::: Data for processing :::

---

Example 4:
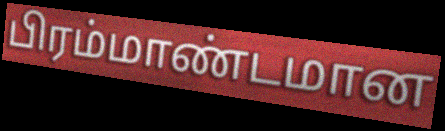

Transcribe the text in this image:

பிரம்மாண்டமான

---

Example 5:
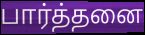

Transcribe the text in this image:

பார்த்தனை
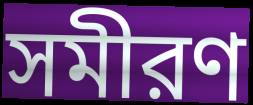
সমীরণ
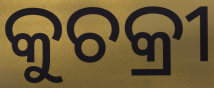
କୁଚକ୍ରୀ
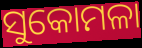
ସୁକୋମଳା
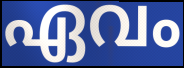
ഏവം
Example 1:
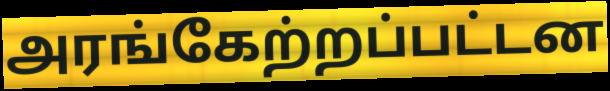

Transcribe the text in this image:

அரங்கேற்றப்பட்டன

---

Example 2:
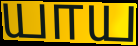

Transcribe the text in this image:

யாய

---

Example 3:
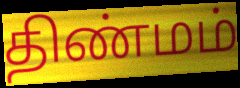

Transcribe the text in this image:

திண்மம்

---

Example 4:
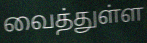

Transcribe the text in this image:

வைத்துள்ள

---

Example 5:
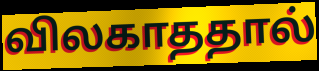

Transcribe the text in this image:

விலகாததால்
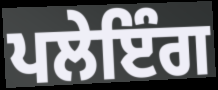
ਪਲੇਇੰਗ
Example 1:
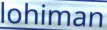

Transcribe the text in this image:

lohiman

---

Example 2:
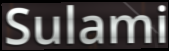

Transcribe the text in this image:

Sulami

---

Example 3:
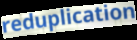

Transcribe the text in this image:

reduplication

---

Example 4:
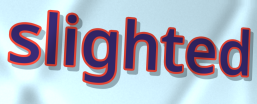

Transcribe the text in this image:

slighted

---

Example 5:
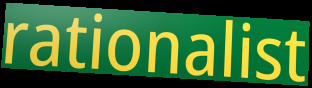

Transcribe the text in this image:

rationalist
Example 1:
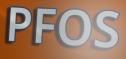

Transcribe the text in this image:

PFOS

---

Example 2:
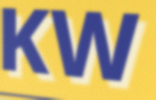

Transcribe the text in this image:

KW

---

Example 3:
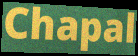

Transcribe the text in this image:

Chapal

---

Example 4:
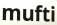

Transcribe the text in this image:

mufti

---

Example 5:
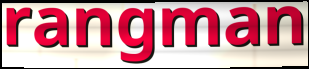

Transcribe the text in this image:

rangman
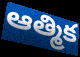
ఆత్మిక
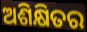
ଅଶିକ୍ଷିତର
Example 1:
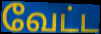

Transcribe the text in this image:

வேட்ட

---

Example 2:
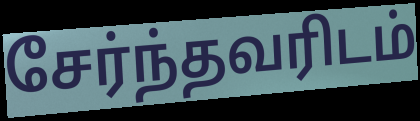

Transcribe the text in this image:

சேர்ந்தவரிடம்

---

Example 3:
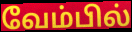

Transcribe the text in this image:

வேம்பில்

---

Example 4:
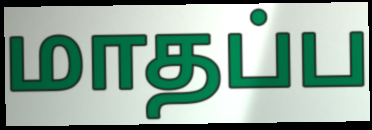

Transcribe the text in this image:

மாதப்ப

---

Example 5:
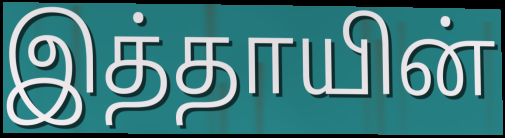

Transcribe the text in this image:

இத்தாயின்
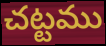
చట్టము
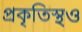
প্রকৃতিস্থও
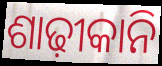
ଶାଢ଼ୀକାନି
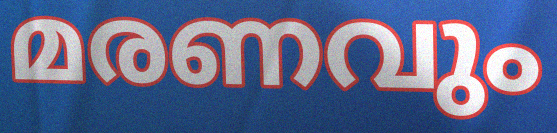
മരണവും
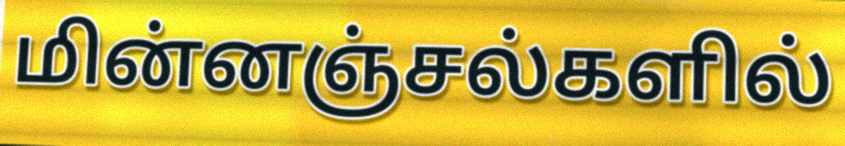
மின்னஞ்சல்களில்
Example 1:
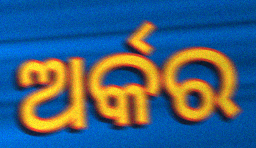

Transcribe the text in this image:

ଅର୍କର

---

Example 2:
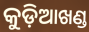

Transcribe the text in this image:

କୁଡ଼ିଆଖଣ୍ଡ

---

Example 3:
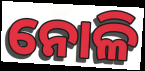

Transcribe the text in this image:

ନୋଳି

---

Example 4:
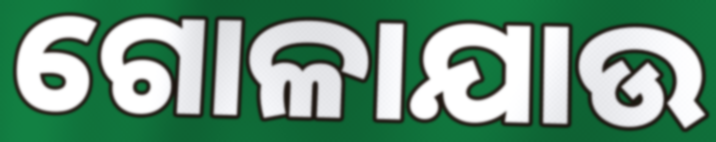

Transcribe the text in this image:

ଗୋଳାଯାଉ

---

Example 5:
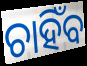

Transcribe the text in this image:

ଚାହିଁବ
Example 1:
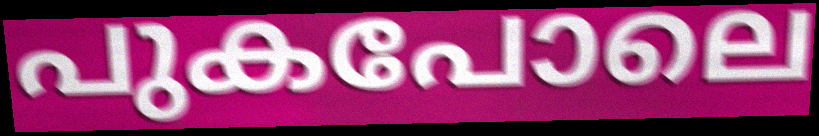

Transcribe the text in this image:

പുകപോലെ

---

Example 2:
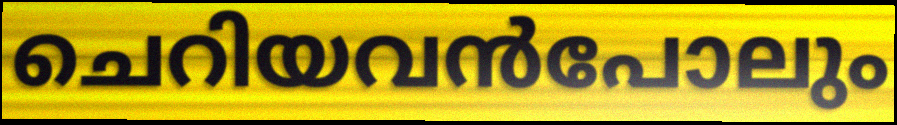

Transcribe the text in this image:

ചെറിയവൻപോലും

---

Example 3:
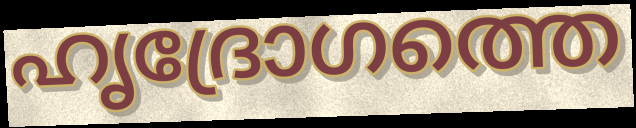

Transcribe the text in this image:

ഹൃദ്രോഗത്തെ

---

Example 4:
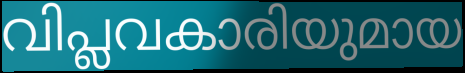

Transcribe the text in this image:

വിപ്ലവകാരിയുമായ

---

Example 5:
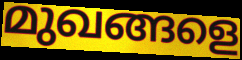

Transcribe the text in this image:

മുഖങ്ങളെ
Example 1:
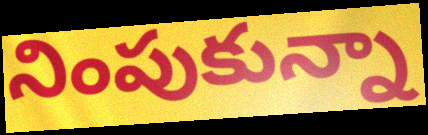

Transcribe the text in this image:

నింపుకున్నా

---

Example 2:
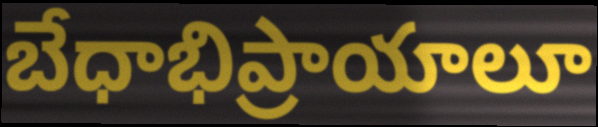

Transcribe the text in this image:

బేధాభిప్రాయాలూ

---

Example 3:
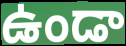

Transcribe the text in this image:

ఉండా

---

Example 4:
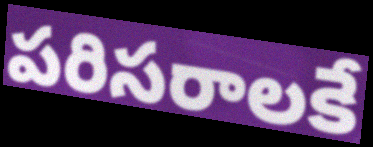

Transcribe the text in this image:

పరిసరాలకే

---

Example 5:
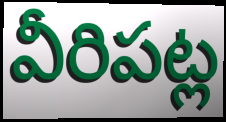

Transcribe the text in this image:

వీరిపట్ల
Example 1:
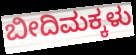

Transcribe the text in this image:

ಬೀದಿಮಕ್ಕಳು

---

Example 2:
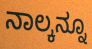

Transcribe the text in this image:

ನಾಲ್ಕನ್ನೂ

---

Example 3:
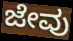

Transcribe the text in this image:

ಜೇವು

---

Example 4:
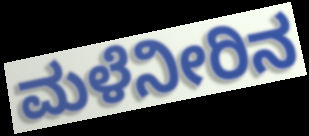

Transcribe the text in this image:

ಮಳೆನೀರಿನ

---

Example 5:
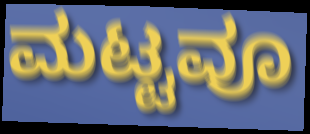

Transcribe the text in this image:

ಮಟ್ಟವೂ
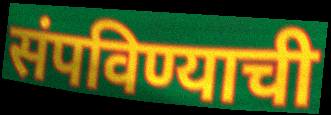
संपविण्याची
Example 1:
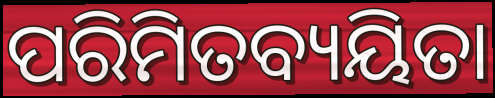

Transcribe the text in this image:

ପରିମିତବ୍ୟୟିତା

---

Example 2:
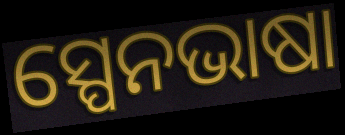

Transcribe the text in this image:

:::

#### Given instruction
Retype the whole listing above line for line, without changing anything, and leave the pictures out.

#### Final result
---

Example 4:

Transcribe the text in this image:

பிரம்மாண்டமான

---

Example 5:

Transcribe the text in this image:

பார்த்தனை
সমীরণ
କୁଚକ୍ରୀ
ସୁକୋମଳା
ഏവം
Example 1:

Transcribe the text in this image:

அரங்கேற்றப்பட்டன

---

Example 2:

Transcribe the text in this image:

யாய

---

Example 3:

Transcribe the text in this image:

திண்மம்

---

Example 4:

Transcribe the text in this image:

வைத்துள்ள

---

Example 5:

Transcribe the text in this image:

விலகாததால்
ਪਲੇਇੰਗ
Example 1:

Transcribe the text in this image:

lohiman

---

Example 2:

Transcribe the text in this image:

Sulami

---

Example 3:

Transcribe the text in this image:

reduplication

---

Example 4:

Transcribe the text in this image:

slighted

---

Example 5:

Transcribe the text in this image:

rationalist
Example 1:

Transcribe the text in this image:

PFOS

---

Example 2:

Transcribe the text in this image:

KW

---

Example 3:

Transcribe the text in this image:

Chapal

---

Example 4:

Transcribe the text in this image:

mufti

---

Example 5:

Transcribe the text in this image:

rangman
ఆత్మిక
ଅଶିକ୍ଷିତର
Example 1:

Transcribe the text in this image:

வேட்ட

---

Example 2:

Transcribe the text in this image:

சேர்ந்தவரிடம்

---

Example 3:

Transcribe the text in this image:

வேம்பில்

---

Example 4:

Transcribe the text in this image:

மாதப்ப

---

Example 5:

Transcribe the text in this image:

இத்தாயின்
చట్టము
প্রকৃতিস্থও
ଶାଢ଼ୀକାନି
മരണവും
மின்னஞ்சல்களில்
Example 1:

Transcribe the text in this image:

ଅର୍କର

---

Example 2:

Transcribe the text in this image:

କୁଡ଼ିଆଖଣ୍ଡ

---

Example 3:

Transcribe the text in this image:

ନୋଳି

---

Example 4:

Transcribe the text in this image:

ଗୋଳାଯାଉ

---

Example 5:

Transcribe the text in this image:

ଚାହିଁବ
Example 1:

Transcribe the text in this image:

പുകപോലെ

---

Example 2:

Transcribe the text in this image:

ചെറിയവൻപോലും

---

Example 3:

Transcribe the text in this image:

ഹൃദ്രോഗത്തെ

---

Example 4:

Transcribe the text in this image:

വിപ്ലവകാരിയുമായ

---

Example 5:

Transcribe the text in this image:

മുഖങ്ങളെ
Example 1:

Transcribe the text in this image:

నింపుకున్నా

---

Example 2:

Transcribe the text in this image:

బేధాభిప్రాయాలూ

---

Example 3:

Transcribe the text in this image:

ఉండా

---

Example 4:

Transcribe the text in this image:

పరిసరాలకే

---

Example 5:

Transcribe the text in this image:

వీరిపట్ల
Example 1:

Transcribe the text in this image:

ಬೀದಿಮಕ್ಕಳು

---

Example 2:

Transcribe the text in this image:

ನಾಲ್ಕನ್ನೂ

---

Example 3:

Transcribe the text in this image:

ಜೇವು

---

Example 4:

Transcribe the text in this image:

ಮಳೆನೀರಿನ

---

Example 5:

Transcribe the text in this image:

ಮಟ್ಟವೂ
संपविण्याची
Example 1:

Transcribe the text in this image:

ପରିମିତବ୍ୟୟିତା

---

Example 2:

Transcribe the text in this image:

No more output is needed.